O CAPIM COMEU A VACA!

Não sou de escrever em primeira pessoa, mas me pareceu o mais correto.

Minha filha sempre escolhe a música que toca no carro quando estamos juntos. Da última vez que passeamos, ela pediu a mesma música que já tocava o mês inteiro. Eu disse que dessa vez eu, o pai, mais velho e dono do carro iria escolher a canção. Ela olhou para mim, como se fosse um absurdo e, ironicamente, me disse sorrindo: “Agora o capim tá comendo a vaca!”.

É, escutei isso de uma menina de 5 anos.

Lembrei dessa situação quando vi na manhã desta terça-feira (18) o governador Wellington Dias (PT) e uma comitiva de deputados, secretários, ex-secretários candidatos ao cargo de deputado e aspones no Ministério Público do Piauí. Uma dúzia de suspeitos das mais variadas pastas do governo unidos pela mesma fonte de recursos públicos e o interesse de fazer o MPPI engavetar operações de investigação de corrupção.

(foto: Facebook)

Mais cedo, uma fonte me avisou que havia um movimento para enfraquecer as investigações e afastar os promotores Rômulo Cordão e Fernando Santos, que as conduzem. Ainda deram-me detalhes sobre a participação de uma pessoa do próprio MPPI, cujo marido faz parte do secretariado de Wellington.

Eu já havia escutado de muita gente do governo que o MPPI tinha certa “rédea”. Buscando desmotivar o jornalismo independente, alegam aqui e ali que o atual procurador-geral Cleandro Moura seria amigo demais do governador para investigá-lo — só ele pode investigar o governador e deputados —, e que ele teria chegado a este cargo por intermédio do deputado federal Assis Carvalho (PT) e aqui haveria uma dívida de gratidão.

Por fim, que haveria uma certa cumplicidade entre MPPI e Estado por conta de uma dívida previdenciária que teria se acumulado na gestão de Cleandro e que a gestão de Wellington teria ajudado a contornar. Ainda bem que, em entrevista ao Política Dinâmica, o procurador-geral disse que nada disso existe. E ainda desmentiu a versão do governador de que a Justiça não autorizou as operações.

A cena de deputados e governador pressionando o Ministério Público, sinceramente, me pareceu patética. Mas a narrativa de que as investigações seriam eleitoreiras serve ao projeto do governo de desqualificar o trabalho independente de procuradores. E infelizmente ganha respaldo comercial em muitos veículos de comunicação.

(foto: Facebook)

Estavam todos lá: o pessoal da Operação Topique — a começar pela deputada Rejane Dias (PT) —, o pessoal da Operação Natureza, o pessoal da Operação Itaorna.

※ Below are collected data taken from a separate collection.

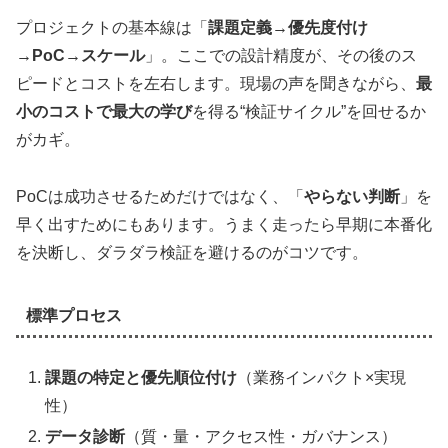
プロジェクトの基本線は「
課題定義→優先度付け
→PoC→スケール
」。ここでの設計精度が、その後のス
ピードとコストを左右します。現場の声を聞きながら、
最
小のコストで最大の学び
を得る“検証サイクル”を回せるか
がカギ。
PoCは成功させるためだけではなく、「
やらない判断
」を
早く出すためにもあります。うまく走ったら早期に本番化
を決断し、ダラダラ検証を避けるのがコツです。
標準プロセス
課題の特定と優先順位付け
（業務インパクト×実現
性）
データ診断
（質・量・アクセス性・ガバナンス）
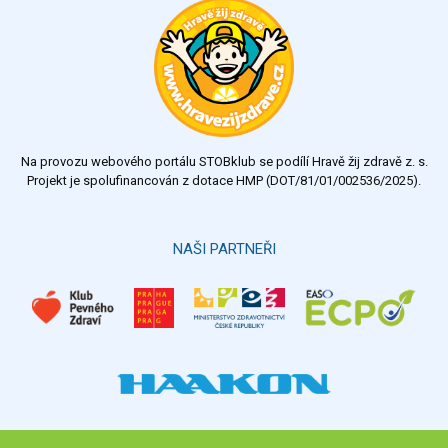
Na provozu webového portálu STOBklub se podílí Hravě žij zdravě z. s.
Projekt je spolufinancován z dotace HMP (DOT/81/01/002536/2025).
NAŠI PARTNEŘI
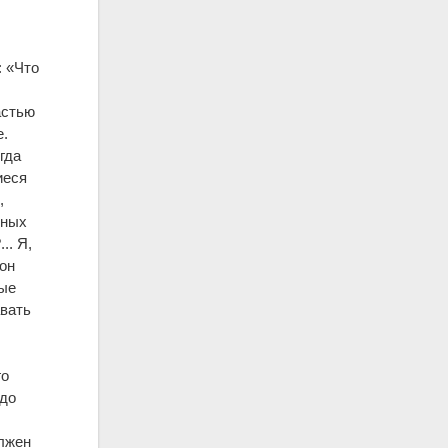
: «Что
астью
е.
гда
иеся
,
бных
.. Я,
он
ные
авать
го
 до
олжен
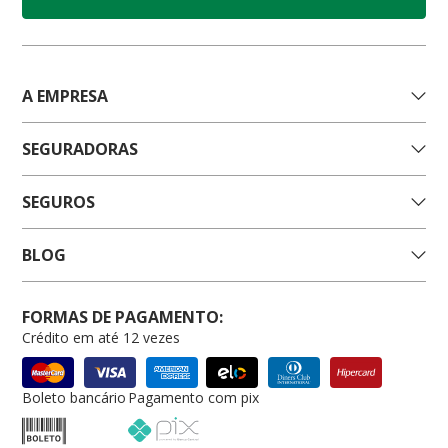
A EMPRESA
SEGURADORAS
SEGUROS
BLOG
FORMAS DE PAGAMENTO:
Crédito em até 12 vezes
Boleto bancário
Pagamento com pix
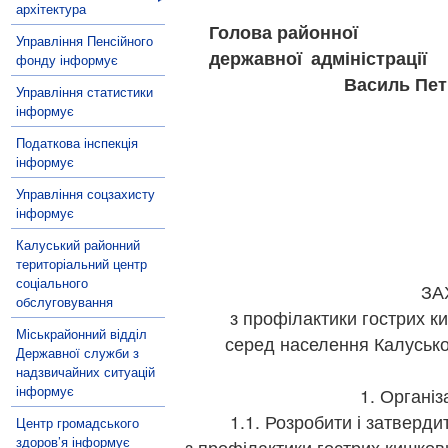
архітектура
Голова районної
Управління Пенсійного
державної 
фонду інформує
Василь Петр
Управління статистики
ЗАТВЕ
інформує
розпор
Податкова інспекція
інформує
Управління соцзахисту
інформує
від20.02.
Калуський районний
територіальний центр
соціального
ЗА
обслуговування
з профілактики гострих к
Міськрайонний відділ
серед населення Калусько
Державної служби з
надзвичайних ситуацій
інформує
1. Організ
1.1. Розробити і затвердити
Центр громадського
здоров’я інформує
з профілактики гострих кишков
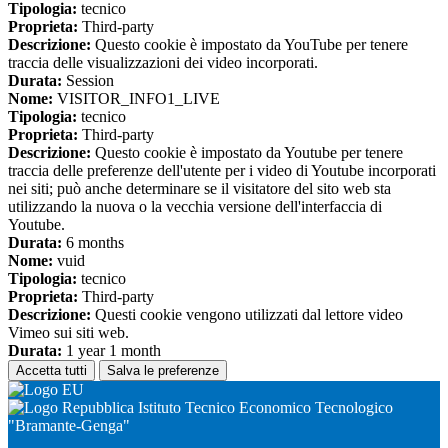
Tipologia:
tecnico
Proprieta:
Third-party
Descrizione:
Questo cookie è impostato da YouTube per tenere
traccia delle visualizzazioni dei video incorporati.
Durata:
Session
Nome:
VISITOR_INFO1_LIVE
Tipologia:
tecnico
Proprieta:
Third-party
Descrizione:
Questo cookie è impostato da Youtube per tenere
traccia delle preferenze dell'utente per i video di Youtube incorporati
nei siti; può anche determinare se il visitatore del sito web sta
utilizzando la nuova o la vecchia versione dell'interfaccia di
Youtube.
Durata:
6 months
Nome:
vuid
Tipologia:
tecnico
Proprieta:
Third-party
Descrizione:
Questi cookie vengono utilizzati dal lettore video
Vimeo sui siti web.
Durata:
1 year 1 month
Accetta tutti
Salva le preferenze
Istituto Tecnico Economico Tecnologico
"Bramante-Genga"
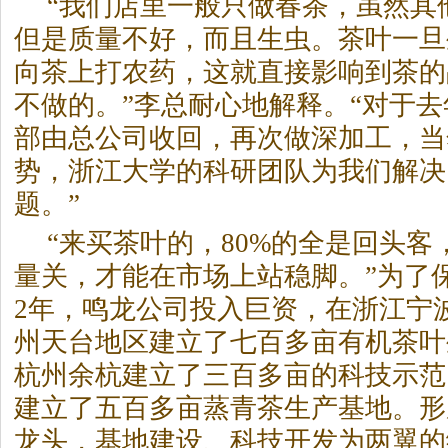
“我们店里一般只做春
茶
，虽然其
但是质量不好，而且生虫。
茶
叶一旦
向
茶
上打农药，这就直接影响到
茶
的
不做的。”李总耐心地解释。“对于去
部由总公司收回，再次做深加工，当
势，浙江大学的科研团队为我们解决
题。”
“来买
茶
叶的，80%的全是回头客
量关，才能在市场上站稳脚。”为了
2年，鸣龙公司投入巨资，在浙江宁
州天台地区建立了七百多亩有机
茶
叶
杭州余杭建立了三百多亩的科技示范
建立了五百多亩蒸青
茶
生产基地。形
龙头，基地建设、科技开发为两翼的经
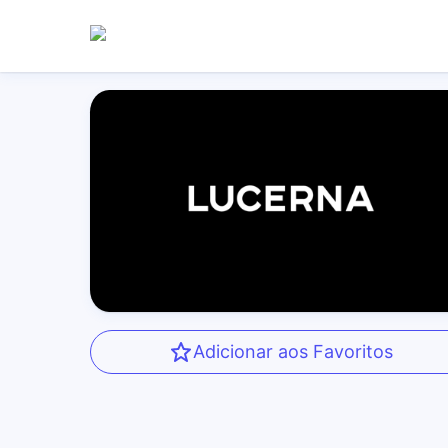
Adicionar aos Favoritos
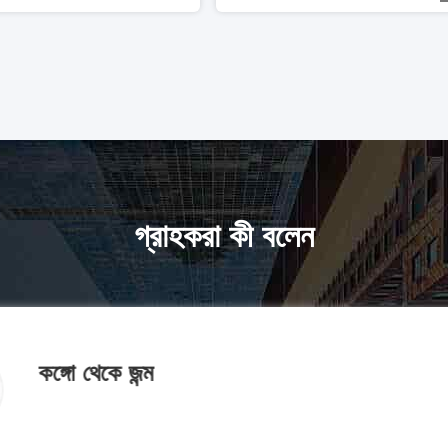
গ্রাহকরা কী বলেন
কঙ্গো থেকে জন্ম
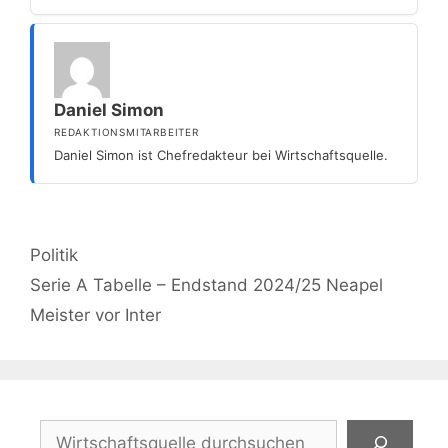
Daniel Simon
REDAKTIONSMITARBEITER
Daniel Simon ist Chefredakteur bei Wirtschaftsquelle.
Kategorien
Politik
Serie A Tabelle – Endstand 2024/25 Neapel
Meister vor Inter
Suchen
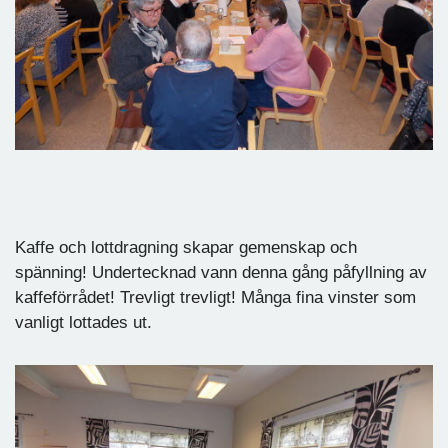
Kaffe och lottdragning skapar gemenskap och
spänning! Undertecknad vann denna gång påfyllning av
kaffeförrådet! Trevligt trevligt! Många fina vinster som
vanligt lottades ut.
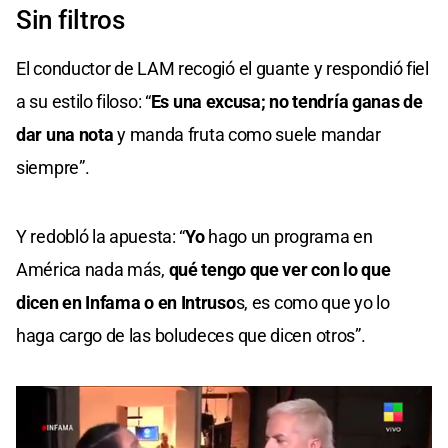
Sin filtros
El conductor de LAM recogió el guante y respondió fiel
a su estilo filoso: “
Es una excusa; no tendría ganas de
dar una nota
y manda fruta como suele mandar
siempre”.
Y redobló la apuesta: “
Yo
hago un programa en
América nada más,
qué tengo que ver con lo que
dicen en Infama o en Intruso
s, es como que yo lo
haga cargo de las boludeces que dicen otros”.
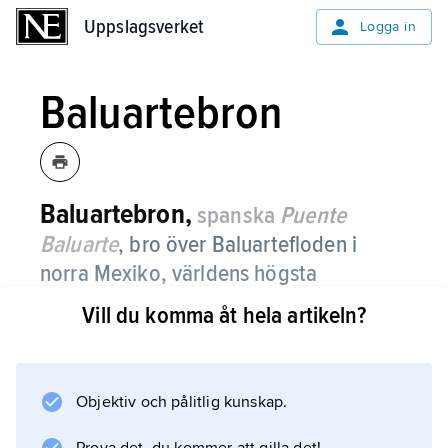
Uppslagsverket
Uppslagsverket
Logga in
Baluartebron
Baluartebron,
spanska
Puente
Baluarte
,
bro över Baluartefloden i
norra Mexiko, världens högsta
snedkabelbro
.
Vill du komma åt hela artikeln?
Bron öppnades 2012, är 403 meter hög och 1
124 meter lång och överbryggar en dalgång i
bergskedjan Sierra Madre Occidental. Den
Objektiv och pålitlig kunskap.
ingår i en 800 km lång motorvägsled med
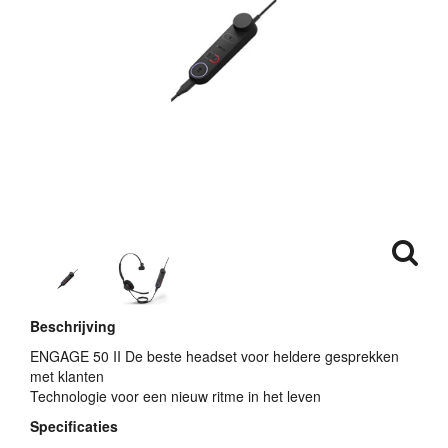
Beschrijving
ENGAGE
50 II De beste headset voor heldere gesprekken
met klanten
Technologie voor een nieuw ritme in het leven
Specificaties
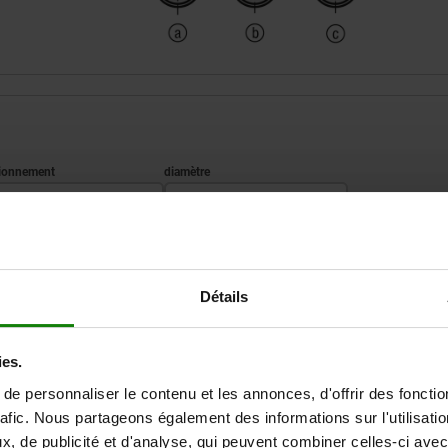
ctionnement
D
carré 6 mm
20
AGRANDIR LE TABLEAU
fente
Détails
triangulaire 6,5 mm
Expédié immédiate
ieurs fois par jour à intervalles réguliers.
Expédition sous 1
ies.
e personnaliser le contenu et les annonces, d'offrir des fonctio
rafic. Nous partageons également des informations sur l'utilisati
Actionnement
D
, de publicité et d'analyse, qui peuvent combiner celles-ci avec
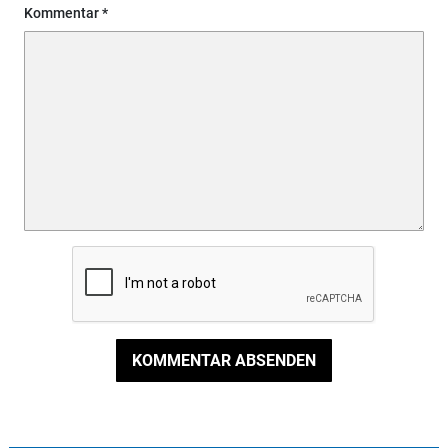
Kommentar
KOMMENTAR ABSENDEN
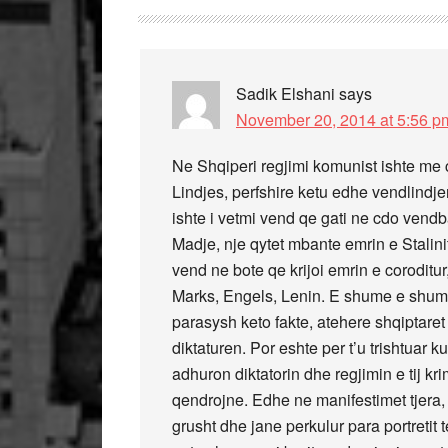
Sadik Elshani
says
November 20, 2014 at 5:56 p
Ne Shqiperi regjimi komunist ishte me c
Lindjes, perfshire ketu edhe vendlindj
ishte i vetmi vend qe gati ne cdo vendba
Madje, nje qytet mbante emrin e Stalinit
vend ne bote qe krijoi emrin e coroditu
Marks, Engels, Lenin. E shume e shume
parasysh keto fakte, atehere shqiptaret 
diktaturen. Por eshte per t’u trishtuar 
adhuron diktatorin dhe regjimin e tij kr
qendrojne. Edhe ne manifestimet tjera
grusht dhe jane perkulur para portretit t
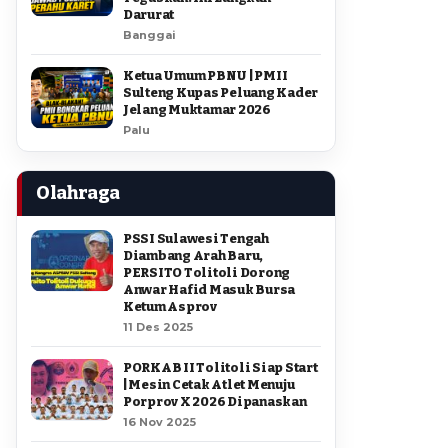
Darurat
Banggai
Ketua Umum PBNU | PMII
Sulteng Kupas Peluang Kader
Jelang Muktamar 2026
Palu
Olahraga
PSSI Sulawesi Tengah
Diambang Arah Baru,
PERSITO Tolitoli Dorong
Anwar Hafid Masuk Bursa
Ketum Asprov
11 Des 2025
PORKAB II Tolitoli Siap Start
| Mesin Cetak Atlet Menuju
Porprov X 2026 Dipanaskan
16 Nov 2025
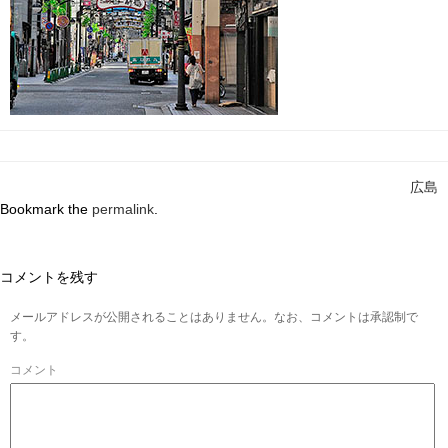
広島
Bookmark the
permalink
.
コメントを残す
メールアドレスが公開されることはありません。なお、コメントは承認制で
す。
コメント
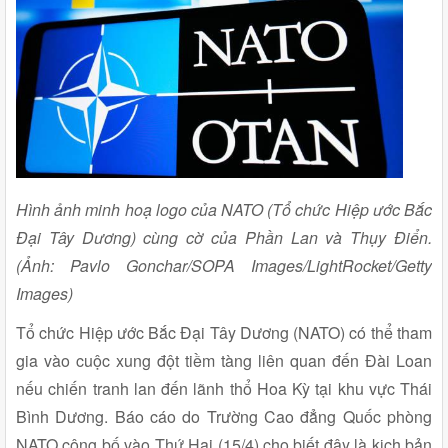
Hình ảnh minh hoạ logo của NATO (Tổ chức Hiệp ước Bắc
Đại Tây Dương) cùng cờ của Phần Lan và Thụy Điển.
(Ảnh: Pavlo Gonchar/SOPA Images/LightRocket/Getty
Images)
Tổ chức Hiệp ước Bắc Đại Tây Dương (NATO) có thể tham
gia vào cuộc xung đột tiềm tàng liên quan đến Đài Loan
nếu chiến tranh lan đến lãnh thổ Hoa Kỳ tại khu vực Thái
Bình Dương. Báo cáo do Trường Cao đẳng Quốc phòng
NATO công bố vào Thứ Hai (15/4) cho biết đây là kịch bản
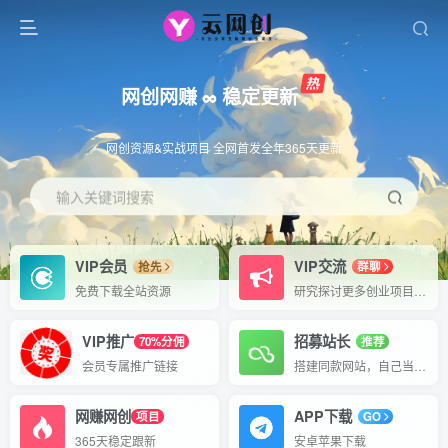
网创网赚 ∞ 稳定更新
网创资源&实战项目 全网首发全年365天更新
输入关键词搜索
VIP会员
VIP交流
抢先
群聊
免费下载全站资源
研究探讨更多创业项目路子。
VIP推广
招募站长
70%分佣
推荐
会员专属推广链接
搭建同款网站，自己当老板
网赚网创
APP下载
项目
GO
365天稳定跟新
安卓苹果下载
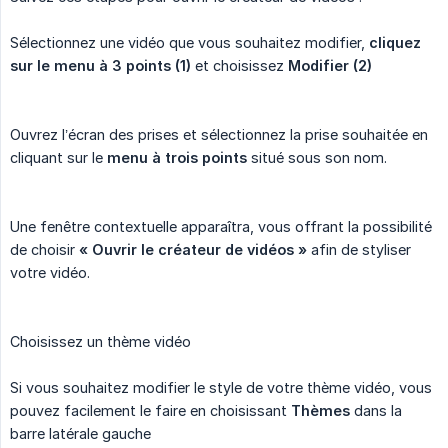
Sélectionnez une vidéo que vous souhaitez modifier,
cliquez 
sur le menu à 3 points (1)
et choisissez
Modifier (2)
Ouvrez l’écran des prises et sélectionnez la prise souhaitée en
cliquant sur le
menu à trois points
situé sous son nom.
Une fenêtre contextuelle apparaîtra, vous offrant la possibilité
de choisir
« Ouvrir le créateur de vidéos »
afin de styliser
votre vidéo.
Choisissez un thème vidéo
Si vous souhaitez modifier le style de votre thème vidéo, vous
pouvez facilement le faire en choisissant
Thèmes
dans la
barre latérale gauche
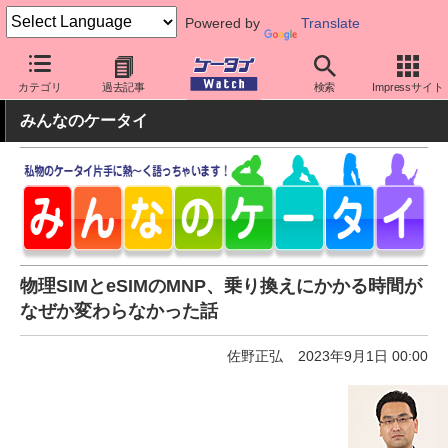
Powered by
Translate
ケータイ Watch
格安スマホ/格安SIM
格安SIM/MVNO
MNP
カテゴリ
過去記事
検索
Impressサイト
みんなのケータイ
物理SIMとeSIMのMNP、乗り換えにかかる時間が
なぜか変わらなかった話
佐野正弘
2023年9月1日 00:00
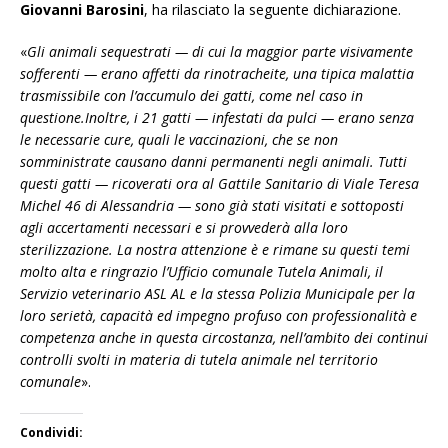
Giovanni Barosini
, ha rilasciato la seguente dichiarazione.
«
Gli animali sequestrati — di cui la maggior parte visivamente
sofferenti — erano affetti da rinotracheite, una tipica malattia
trasmissibile con l’accumulo dei gatti, come nel caso in
questione.
Inoltre, i 21 gatti — infestati da pulci — erano senza
le necessarie cure, quali le vaccinazioni, che se non
somministrate causano danni permanenti negli animali.
Tutti
questi gatti — ricoverati ora al Gattile Sanitario di Viale Teresa
Michel 46 di Alessandria — sono già stati visitati e sottoposti
agli accertamenti necessari e si provvederà alla loro
sterilizzazione.
La nostra attenzione è e rimane su questi temi
molto alta e ringrazio l’Ufficio comunale Tutela Animali, il
Servizio veterinario ASL AL e la stessa Polizia Municipale per la
loro serietà, capacità ed impegno profuso con professionalità e
competenza anche in questa circostanza, nell’ambito dei continui
controlli svolti in materia di tutela animale nel territorio
comunale
».
Condividi:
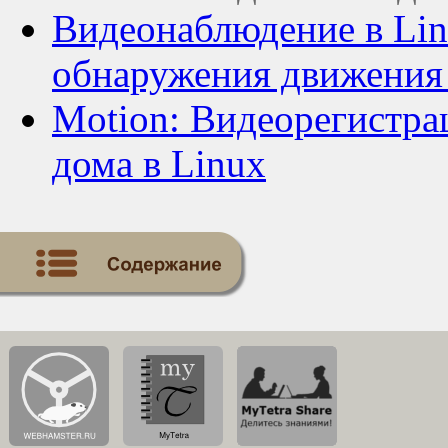
Видеонаблюдение в Li
обнаружения движения
Motion: Видеорегистра
дома в Linux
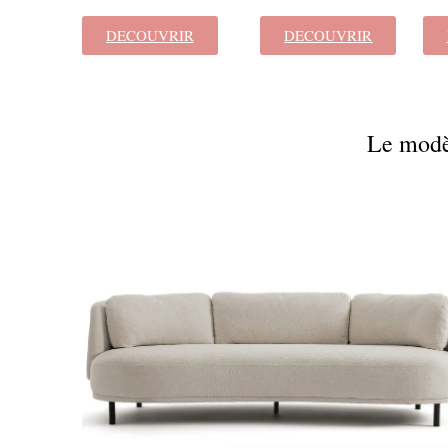
DECOUVRIR
DECOUVRIR
Le modè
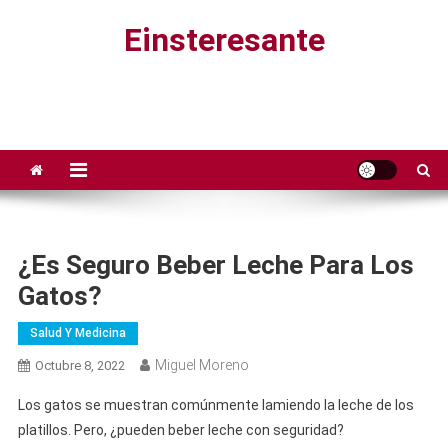
Saltar
Einsteresante
al
contenido
¿Es Seguro Beber Leche Para Los
Gatos?
Salud Y Medicina
Miguel Moreno
Octubre 8, 2022
Los gatos se muestran comúnmente lamiendo la leche de los
platillos. Pero, ¿pueden beber leche con seguridad?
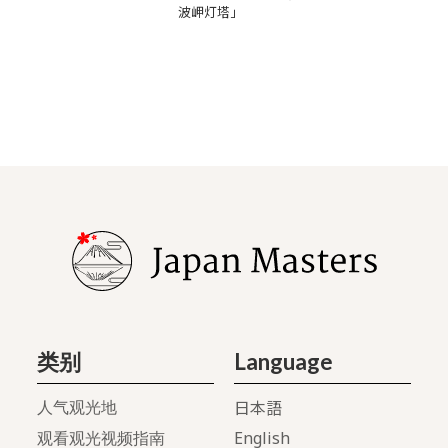
波岬灯塔」
类别
Language
日本語
人气观光地
English
观看观光视频指南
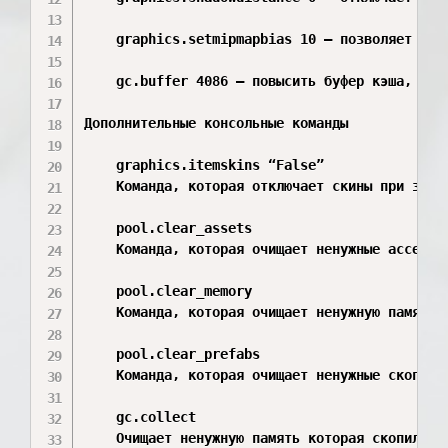
    graphics.setmipmapbias 10 — позволяет сдел
    gc.buffer 4086 — повысить буфер кэша, для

O governador ainda disse que era estranho que “nos corredores da Assembleia” parlamentares dissessem que em tal data ocorreria outra operação, que outro disse quem seriam os presos, e que isso seria uma prova de que a movimentação do MPPI foi política. Não disse um nome. Não deu uma data. Não apresentou uma prova. Só despejou uma história que lhe serve como álibi.

Há de se apontar que o caminho de dar aos “corredores da Assembleia” um status de fonte legítima de informação é perigoso para o senhor governador. Se metade das coisas que se fala ali sobre como ele conseguiu apoio da maioria dos deputados for verdade, a próxima operação deveria bater às portas do próprio Palácio de Karnak, tão logo ele apareça por lá.

Na sala onde Wellington leu a carta assinada por ele e sua turma, não havia um pobre. Não havia um cidadão com filhos matriculados em escola pública. Ninguém que dependa do transporte escolar que está atrasado. Nenhuma pessoa que passe por uma ponte sem cabeceiras para ir pra casa. Só gente conhecida de esquemas, esse pessoal com filho estudando na Europa, todo mundo bem nascido, bem casado ou bem chegado.

Wellington falou. Seu líder na Alepi, Francisco Limma, falou. O deputado Fernando Monteiro falou também. Até o deputado Assis Carvalho despejou suas palavras de perseguido nos ouvidos dos presentes. Ofereceram a palavra ao deputado Themístocles Filho, presidente da Alepi. Ele viu que o teatro era tão sem noção, que escolheu o silêncio como o melhor discurso.

Outra observação a ser feita: não é preciso fazer parte de uma “conspiração” contra o governo para saber que haverá gente presa sim. Gente grande. E outras operações devem acontecer, em outras secretarias. Porque é evidente que o esquema de licitações dirigidas tomou conta do Governo do Estado.

A continuar nesse caminho, vamos muito em breve ver bandidos fazendo Boletim de Ocorrência em delegacias acusando as vítimas de terem reagido e impondo a eles algum tipo de risco durante o desempenho do trabalho honesto de roubar.

E é aqui que eu digo: o capim está comendo a vaca!